Text excerpt
****
The relevant question, it seems to me, is why a phonetician or phonologist would not transcribe English this way, when the reasons to do so are strong. Well, there are two reasons why we decided against this kind of transcription as the default in the CUBE dictionary. One reason is fairly good, the other is frankly not so good, but important.
The goodish reason, as I see it, is that a fair number of transcription users have mother tongues with voicing assimilation. These include Russian and Dutch. Such speakers, if presented with /sb sd sg/, will tend to pronounce them [zb zd zg], assimilating the voicing of /s/ to the following plosive. This is why such speakers will often pronounce Facebook as Phasebook, or textbook as tegzbook.
The weaker-but-important reason is tradition. Both lay people and academics have been conditioned by spelling and by traditional transcription to think in terms of ‘sp st sk’. CUBE allows the user to search not only by spelling but also by sounds. If users wish to search for /s/-clusters, it would be unreasonable (we decided) to demand that they search for /sb sd sg/ rather than the traditional /sp st sk/. This is why CUBE will, by default, show splendid as /splɛndɪd/.
****
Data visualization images
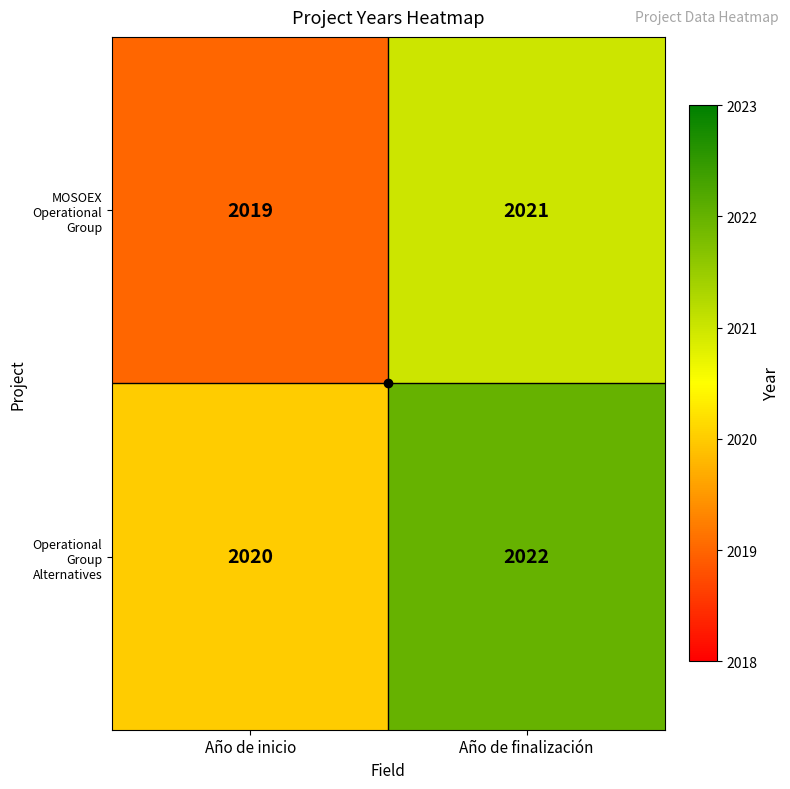

Count the number of data series in this chart.

2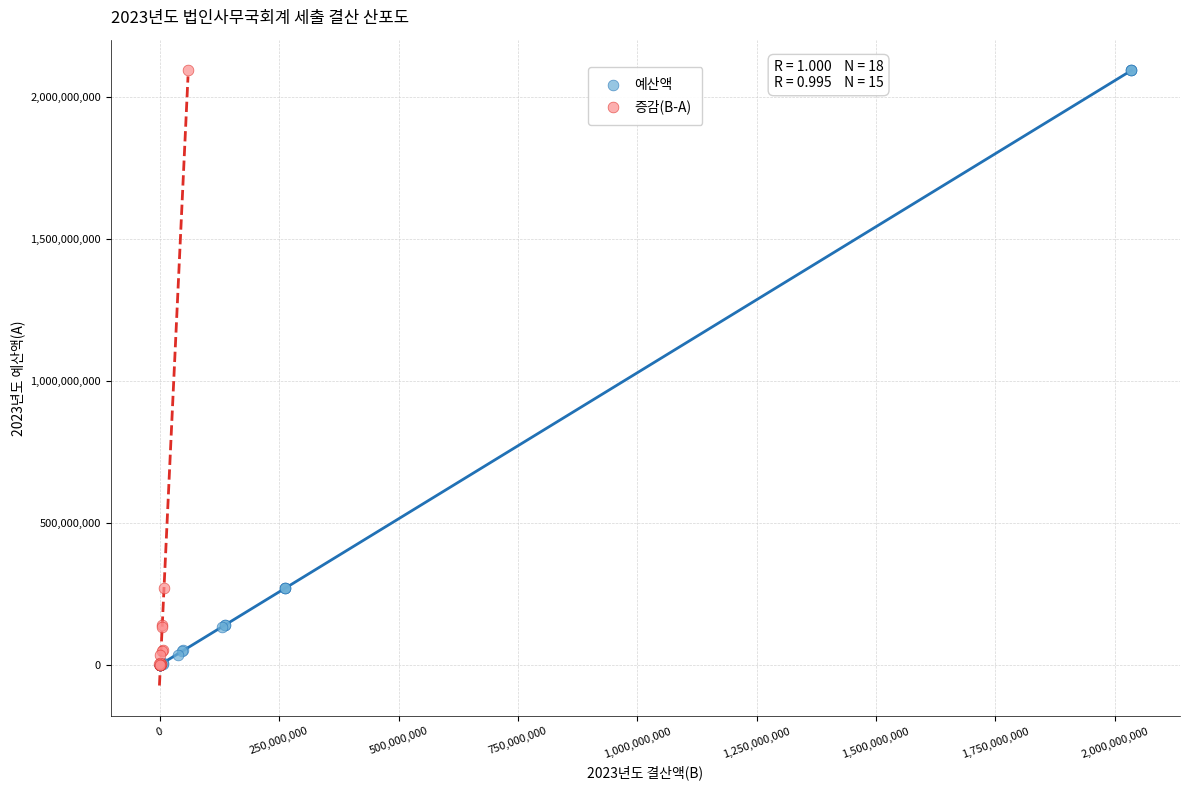

Which series has the widest spread of Y values?

예산액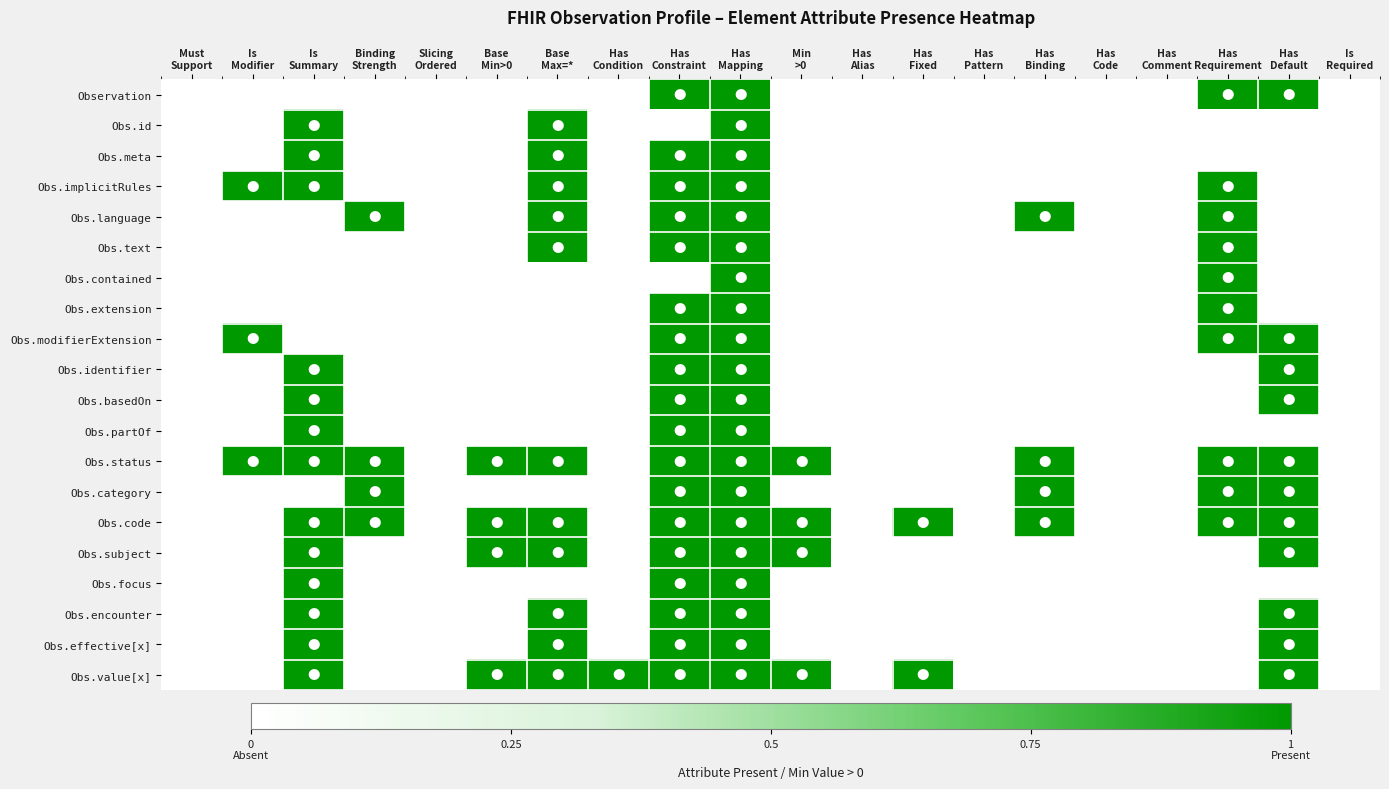

Which series has the largest total across all categories?

Obs.status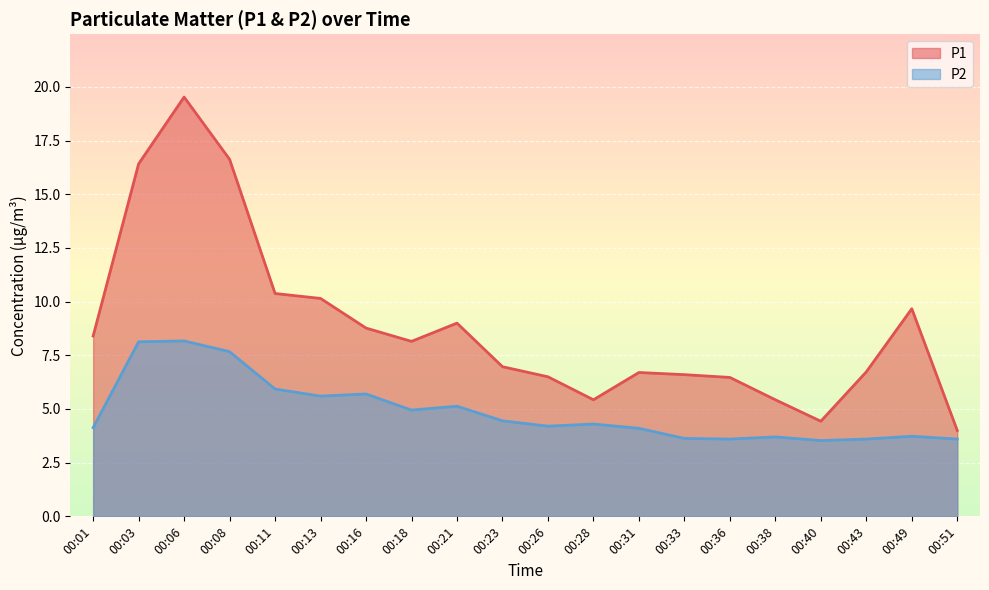

At which category does P1 reach its first local peak?

00:06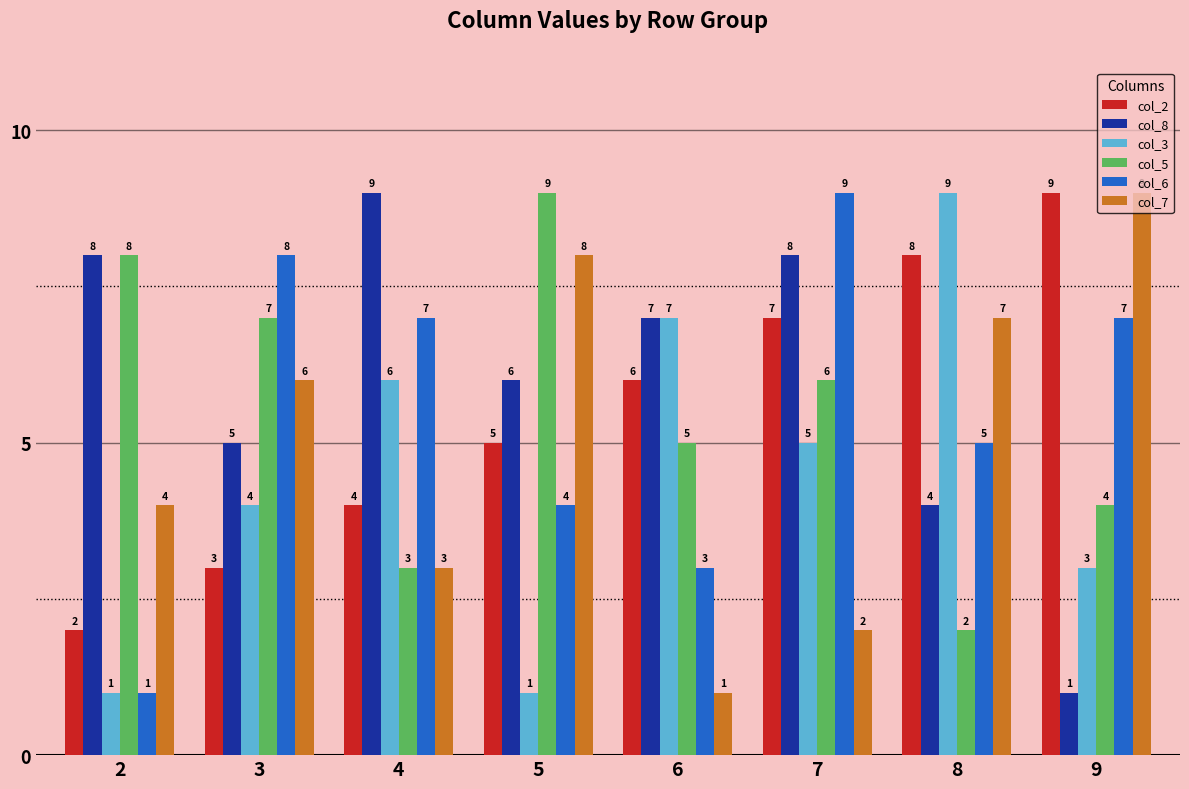

What is the difference between the highest and lowest values at 7?

7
****
Work instruction
Write out the stretch of the passage on transcribing English s-clusters from "The goodish reason, as" through "textbook as tegzbook.". The records are separate material, apart from the text.

Response to this exercise
The goodish reason, as I see it, is that a fair number of transcription users have mother tongues with voicing assimilation. These include Russian and Dutch. Such speakers, if presented with /sb sd sg/, will tend to pronounce them [zb zd zg], assimilating the voicing of /s/ to the following plosive. This is why such speakers will often pronounce Facebook as Phasebook, or textbook as tegzbook.